High Dynamic Range Rendering

High Dynamic Range Rendering ( HDRR ), in computer graphics image synthesis ( " rendering " ) taking into account the naturally occurring large fluctuations in brightness. In contrast to the conventional 256 brightness levels per color channel colors are represented internally with sufficiently high precision to cover a very large range of brightnesses at HDRR. This permits the display of stark contrasts without excessive loss of detail and the use of effects such as simulating lens dispersion.

A special technique from the HDRR range is the image-based lighting, in which a computer graphics scene enveloped by an HDR image and is illuminated. This gives the impression that artificially modeled objects would be inserted in a natural environment.

HDRR during real-time rendering

When hardware-assisted HDRR - real-time rendering the graphics card processes the color information internally so that a large brightness range is covered and that rounding errors are kept low. These colors must be represented with a higher space. With a too low accuracy the color transitions would be so rude sometimes that this visible artifacts ( color gradations ) would result.

The result of the HDRR process is an HDR image, the dynamic range must be reduced to representation by means of tone mapping. Because it is tried when tone mapping to preserve image details, even scenes with great brightness contrast can be shown to be limited by a low brightness range without very bright or very dark areas and appear as pure black or pure white. An example of a scene in which the benefits of HDRR be clear, is a dark cave that leads into a sunlit exterior. The tone mapping operator adapts to these different brightness levels, so that the absolute brightness values ​​in the scene are optimally transferred to the low dynamic range of the screen.

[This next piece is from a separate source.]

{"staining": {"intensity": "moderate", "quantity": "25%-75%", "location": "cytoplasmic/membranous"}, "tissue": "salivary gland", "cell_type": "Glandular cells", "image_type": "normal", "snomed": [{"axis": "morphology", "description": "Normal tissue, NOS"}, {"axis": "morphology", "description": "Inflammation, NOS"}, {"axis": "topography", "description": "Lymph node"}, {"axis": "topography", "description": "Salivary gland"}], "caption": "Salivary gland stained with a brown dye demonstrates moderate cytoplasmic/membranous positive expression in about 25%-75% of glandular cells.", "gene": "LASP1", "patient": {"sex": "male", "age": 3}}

HDRR as a technology for computer games was about the same time with the Shader Model 3.0 of DirectX available. However, these two technologies have little to do with each other, for example, it is shown that in theory, any DirectX 9 graphics card is able to represent the HDRR Effects: Any DirectX 9 graphics card must be in the pixel shader internally at least 24 bits per color channel support ( " FP24 " ) and textures at 32 bits per color channel ( " FP32 " ) can read, but this would lead to older cards to significant performance degradation. The hardware of current games consoles such as the GPU from ATI developed the Xbox 360 or the PlayStation 3 NVIDIA GPU support HDRR also.

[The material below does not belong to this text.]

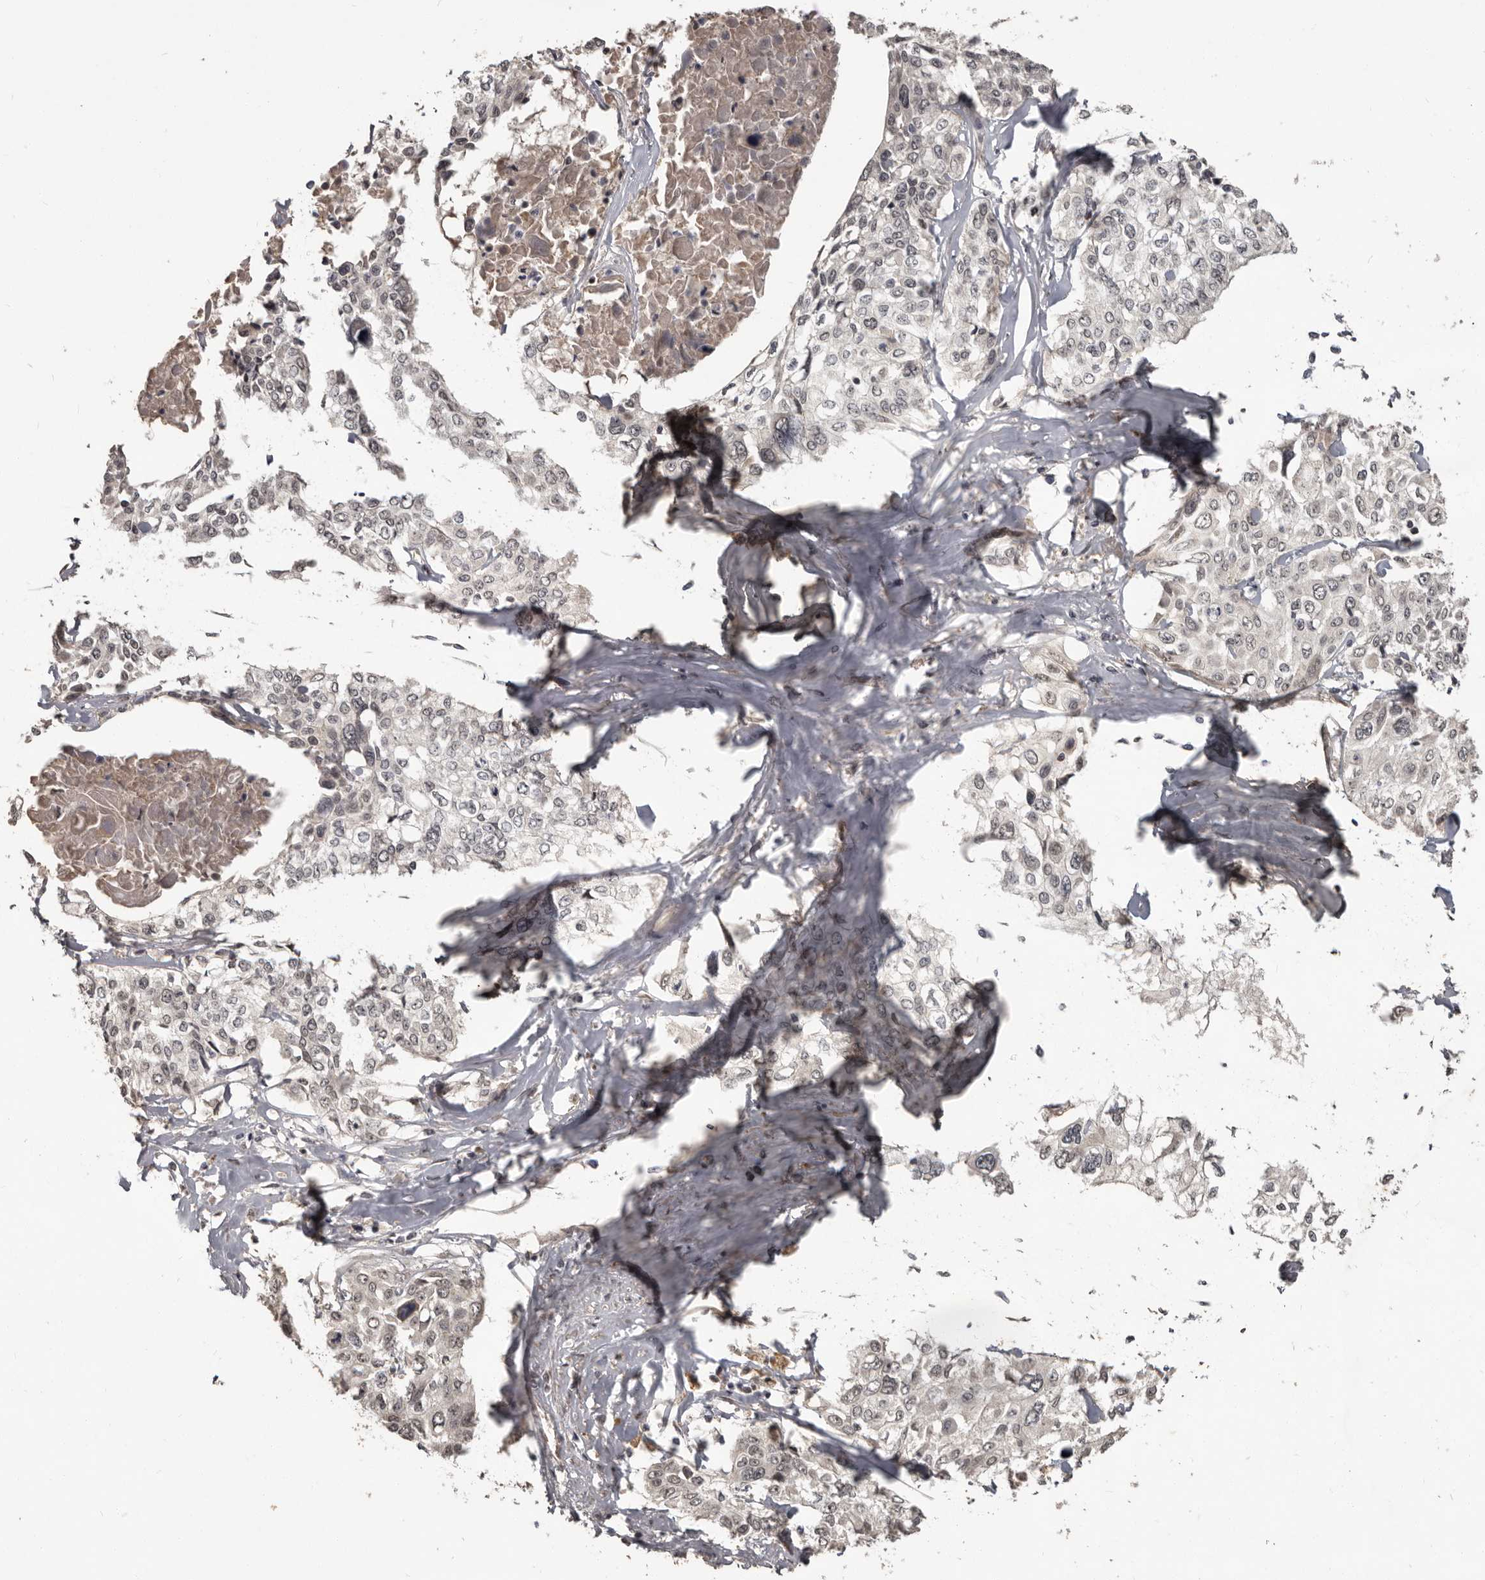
{"staining": {"intensity": "weak", "quantity": "25%-75%", "location": "nuclear"}, "tissue": "cervical cancer", "cell_type": "Tumor cells", "image_type": "cancer", "snomed": [{"axis": "morphology", "description": "Squamous cell carcinoma, NOS"}, {"axis": "topography", "description": "Cervix"}], "caption": "A brown stain highlights weak nuclear staining of a protein in human cervical cancer (squamous cell carcinoma) tumor cells. Using DAB (3,3'-diaminobenzidine) (brown) and hematoxylin (blue) stains, captured at high magnification using brightfield microscopy.", "gene": "ZFP14", "patient": {"sex": "female", "age": 31}}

HDRR found inter alia in Unreal Engine 3, the first-person shooter Far Cry from version 1.3 or in some maps in Counter- Strike use. Very clearly HDRR effects in the racing game Project Gotham Racing 3 and in the first-person shooter Halo 3 are used.

Image-based lighting

In image-based lighting (IBL ) is completely known from a HDR environment map, even light probe a scene wrapped. A HDR environment map can be generated by being directly absorbed by special cameras with rotating lens or fisheye lens. Alternatively, an environment reflective ball photographed or more individual photos are stitched. The image is then optionally transformed into a cube or a sphere that encloses the scene.

One of the problems that must be solved in the IBL, is bright regions of the environment map preferable to scan to enable the Monte Carlo ray tracing importance sampling. Ideally, the sampling positions are distributed so that they have a great distance from each other, yet show no ordered pattern ( blue noise ). Very bright, concentrated regions such as the sun not only require special techniques in the recording, but also be removed from the environment map and explicitly modeled, since there would otherwise be a very strong noise ( individual bright pixels ).

An important application is IBL in film effects to represent artificial objects and beings as if they were actually present in the recording.